Stated task:
Present every line of the records below as a Markdown table with the columns "No." and "Line," numbering the rows in order and skipping blank lines.

(Stored items)
§ §
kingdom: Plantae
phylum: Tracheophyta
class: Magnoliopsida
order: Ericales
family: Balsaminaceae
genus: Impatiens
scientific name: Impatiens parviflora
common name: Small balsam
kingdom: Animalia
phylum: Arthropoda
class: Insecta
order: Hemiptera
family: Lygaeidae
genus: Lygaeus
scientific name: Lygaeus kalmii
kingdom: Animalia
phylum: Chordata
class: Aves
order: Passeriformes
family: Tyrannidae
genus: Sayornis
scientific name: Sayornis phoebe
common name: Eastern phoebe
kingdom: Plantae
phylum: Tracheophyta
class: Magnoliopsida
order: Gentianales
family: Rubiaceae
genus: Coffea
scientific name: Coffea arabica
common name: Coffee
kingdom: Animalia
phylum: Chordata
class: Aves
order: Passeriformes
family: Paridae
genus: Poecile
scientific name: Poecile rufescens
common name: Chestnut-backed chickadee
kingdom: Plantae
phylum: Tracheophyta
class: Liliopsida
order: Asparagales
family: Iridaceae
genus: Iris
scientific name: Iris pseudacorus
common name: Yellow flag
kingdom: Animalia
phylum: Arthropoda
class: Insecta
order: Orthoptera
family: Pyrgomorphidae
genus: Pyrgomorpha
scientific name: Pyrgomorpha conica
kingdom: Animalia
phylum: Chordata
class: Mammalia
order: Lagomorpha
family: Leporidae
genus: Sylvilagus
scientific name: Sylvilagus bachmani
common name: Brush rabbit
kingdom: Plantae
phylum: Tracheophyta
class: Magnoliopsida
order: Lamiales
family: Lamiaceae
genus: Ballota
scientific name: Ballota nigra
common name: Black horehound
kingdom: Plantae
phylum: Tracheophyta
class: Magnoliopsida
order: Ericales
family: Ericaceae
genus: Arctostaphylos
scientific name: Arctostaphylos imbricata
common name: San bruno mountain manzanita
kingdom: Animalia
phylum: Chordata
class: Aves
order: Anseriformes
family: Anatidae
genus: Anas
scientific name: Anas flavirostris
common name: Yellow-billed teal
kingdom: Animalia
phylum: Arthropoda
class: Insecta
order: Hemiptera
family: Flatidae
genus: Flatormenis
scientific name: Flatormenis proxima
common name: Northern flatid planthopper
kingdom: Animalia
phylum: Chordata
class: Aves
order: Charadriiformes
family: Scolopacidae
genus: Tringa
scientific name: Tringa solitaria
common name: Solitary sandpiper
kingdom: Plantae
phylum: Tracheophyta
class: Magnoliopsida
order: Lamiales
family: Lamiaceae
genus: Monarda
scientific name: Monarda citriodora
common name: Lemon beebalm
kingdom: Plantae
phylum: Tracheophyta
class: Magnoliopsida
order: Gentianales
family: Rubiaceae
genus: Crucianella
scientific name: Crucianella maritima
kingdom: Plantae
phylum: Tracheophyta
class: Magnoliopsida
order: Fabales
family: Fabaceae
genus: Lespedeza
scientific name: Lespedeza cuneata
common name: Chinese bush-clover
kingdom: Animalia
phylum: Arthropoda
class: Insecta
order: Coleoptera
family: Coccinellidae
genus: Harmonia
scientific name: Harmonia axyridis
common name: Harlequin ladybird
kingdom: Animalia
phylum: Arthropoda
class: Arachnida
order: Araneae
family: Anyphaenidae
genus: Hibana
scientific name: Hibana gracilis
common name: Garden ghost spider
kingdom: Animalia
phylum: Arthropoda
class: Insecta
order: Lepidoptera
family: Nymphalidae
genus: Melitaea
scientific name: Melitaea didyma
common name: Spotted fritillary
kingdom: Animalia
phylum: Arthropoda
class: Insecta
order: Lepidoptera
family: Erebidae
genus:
§ §
Full solution:
| No. | Line |
|---|---|
| 1 | kingdom: Plantae |
| 2 | phylum: Tracheophyta |
| 3 | class: Magnoliopsida |
| 4 | order: Ericales |
| 5 | family: Balsaminaceae |
| 6 | genus: Impatiens |
| 7 | scientific name: Impatiens parviflora |
| 8 | common name: Small balsam |
| 9 | kingdom: Animalia |
| 10 | phylum: Arthropoda |
| 11 | class: Insecta |
| 12 | order: Hemiptera |
| 13 | family: Lygaeidae |
| 14 | genus: Lygaeus |
| 15 | scientific name: Lygaeus kalmii |
| 16 | kingdom: Animalia |
| 17 | phylum: Chordata |
| 18 | class: Aves |
| 19 | order: Passeriformes |
| 20 | family: Tyrannidae |
| 21 | genus: Sayornis |
| 22 | scientific name: Sayornis phoebe |
| 23 | common name: Eastern phoebe |
| 24 | kingdom: Plantae |
| 25 | phylum: Tracheophyta |
| 26 | class: Magnoliopsida |
| 27 | order: Gentianales |
| 28 | family: Rubiaceae |
| 29 | genus: Coffea |
| 30 | scientific name: Coffea arabica |
| 31 | common name: Coffee |
| 32 | kingdom: Animalia |
| 33 | phylum: Chordata |
| 34 | class: Aves |
| 35 | order: Passeriformes |
| 36 | family: Paridae |
| 37 | genus: Poecile |
| 38 | scientific name: Poecile rufescens |
| 39 | common name: Chestnut-backed chickadee |
| 40 | kingdom: Plantae |
| 41 | phylum: Tracheophyta |
| 42 | class: Liliopsida |
| 43 | order: Asparagales |
| 44 | family: Iridaceae |
| 45 | genus: Iris |
| 46 | scientific name: Iris pseudacorus |
| 47 | common name: Yellow flag |
| 48 | kingdom: Animalia |
| 49 | phylum: Arthropoda |
| 50 | class: Insecta |
| 51 | order: Orthoptera |
| 52 | family: Pyrgomorphidae |
| 53 | genus: Pyrgomorpha |
| 54 | scientific name: Pyrgomorpha conica |
| 55 | kingdom: Animalia |
| 56 | phylum: Chordata |
| 57 | class: Mammalia |
| 58 | order: Lagomorpha |
| 59 | family: Leporidae |
| 60 | genus: Sylvilagus |
| 61 | scientific name: Sylvilagus bachmani |
| 62 | common name: Brush rabbit |
| 63 | kingdom: Plantae |
| 64 | phylum: Tracheophyta |
| 65 | class: Magnoliopsida |
| 66 | order: Lamiales |
| 67 | family: Lamiaceae |
| 68 | genus: Ballota |
| 69 | scientific name: Ballota nigra |
| 70 | common name: Black horehound |
| 71 | kingdom: Plantae |
| 72 | phylum: Tracheophyta |
| 73 | class: Magnoliopsida |
| 74 | order: Ericales |
| 75 | family: Ericaceae |
| 76 | genus: Arctostaphylos |
| 77 | scientific name: Arctostaphylos imbricata |
| 78 | common name: San bruno mountain manzanita |
| 79 | kingdom: Animalia |
| 80 | phylum: Chordata |
| 81 | class: Aves |
| 82 | order: Anseriformes |
| 83 | family: Anatidae |
| 84 | genus: Anas |
| 85 | scientific name: Anas flavirostris |
| 86 | common name: Yellow-billed teal |
| 87 | kingdom: Animalia |
| 88 | phylum: Arthropoda |
| 89 | class: Insecta |
| 90 | order: Hemiptera |
| 91 | family: Flatidae |
| 92 | genus: Flatormenis |
| 93 | scientific name: Flatormenis proxima |
| 94 | common name: Northern flatid planthopper |
| 95 | kingdom: Animalia |
| 96 | phylum: Chordata |
| 97 | class: Aves |
| 98 | order: Charadriiformes |
| 99 | family: Scolopacidae |
| 100 | genus: Tringa |
| 101 | scientific name: Tringa solitaria |
| 102 | common name: Solitary sandpiper |
| 103 | kingdom: Plantae |
| 104 | phylum: Tracheophyta |
| 105 | class: Magnoliopsida |
| 106 | order: Lamiales |
| 107 | family: Lamiaceae |
| 108 | genus: Monarda |
| 109 | scientific name: Monarda citriodora |
| 110 | common name: Lemon beebalm |
| 111 | kingdom: Plantae |
| 112 | phylum: Tracheophyta |
| 113 | class: Magnoliopsida |
| 114 | order: Gentianales |
| 115 | family: Rubiaceae |
| 116 | genus: Crucianella |
| 117 | scientific name: Crucianella maritima |
| 118 | kingdom: Plantae |
| 119 | phylum: Tracheophyta |
| 120 | class: Magnoliopsida |
| 121 | order: Fabales |
| 122 | family: Fabaceae |
| 123 | genus: Lespedeza |
| 124 | scientific name: Lespedeza cuneata |
| 125 | common name: Chinese bush-clover |
| 126 | kingdom: Animalia |
| 127 | phylum: Arthropoda |
| 128 | class: Insecta |
| 129 | order: Coleoptera |
| 130 | family: Coccinellidae |
| 131 | genus: Harmonia |
| 132 | scientific name: Harmonia axyridis |
| 133 | common name: Harlequin ladybird |
| 134 | kingdom: Animalia |
| 135 | phylum: Arthropoda |
| 136 | class: Arachnida |
| 137 | order: Araneae |
| 138 | family: Anyphaenidae |
| 139 | genus: Hibana |
| 140 | scientific name: Hibana gracilis |
| 141 | common name: Garden ghost spider |
| 142 | kingdom: Animalia |
| 143 | phylum: Arthropoda |
| 144 | class: Insecta |
| 145 | order: Lepidoptera |
| 146 | family: Nymphalidae |
| 147 | genus: Melitaea |
| 148 | scientific name: Melitaea didyma |
| 149 | common name: Spotted fritillary |
| 150 | kingdom: Animalia |
| 151 | phylum: Arthropoda |
| 152 | class: Insecta |
| 153 | order: Lepidoptera |
| 154 | family: Erebidae |
| 155 | genus: |